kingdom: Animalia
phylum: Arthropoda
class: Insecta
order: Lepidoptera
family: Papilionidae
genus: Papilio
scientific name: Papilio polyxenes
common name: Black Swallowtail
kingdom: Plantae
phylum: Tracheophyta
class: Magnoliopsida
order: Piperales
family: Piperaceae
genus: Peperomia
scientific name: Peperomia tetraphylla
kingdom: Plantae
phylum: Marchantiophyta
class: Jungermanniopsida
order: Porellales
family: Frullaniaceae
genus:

__________

Turn the records above into a Markdown table with two columns, No. and Line. Put each line in its own numbered row and skip any blank lines.

=== Response to the exercise ===
| No. | Line |
|---|---|
| 1 | kingdom: Animalia |
| 2 | phylum: Arthropoda |
| 3 | class: Insecta |
| 4 | order: Lepidoptera |
| 5 | family: Papilionidae |
| 6 | genus: Papilio |
| 7 | scientific name: Papilio polyxenes |
| 8 | common name: Black Swallowtail |
| 9 | kingdom: Plantae |
| 10 | phylum: Tracheophyta |
| 11 | class: Magnoliopsida |
| 12 | order: Piperales |
| 13 | family: Piperaceae |
| 14 | genus: Peperomia |
| 15 | scientific name: Peperomia tetraphylla |
| 16 | kingdom: Plantae |
| 17 | phylum: Marchantiophyta |
| 18 | class: Jungermanniopsida |
| 19 | order: Porellales |
| 20 | family: Frullaniaceae |
| 21 | genus: |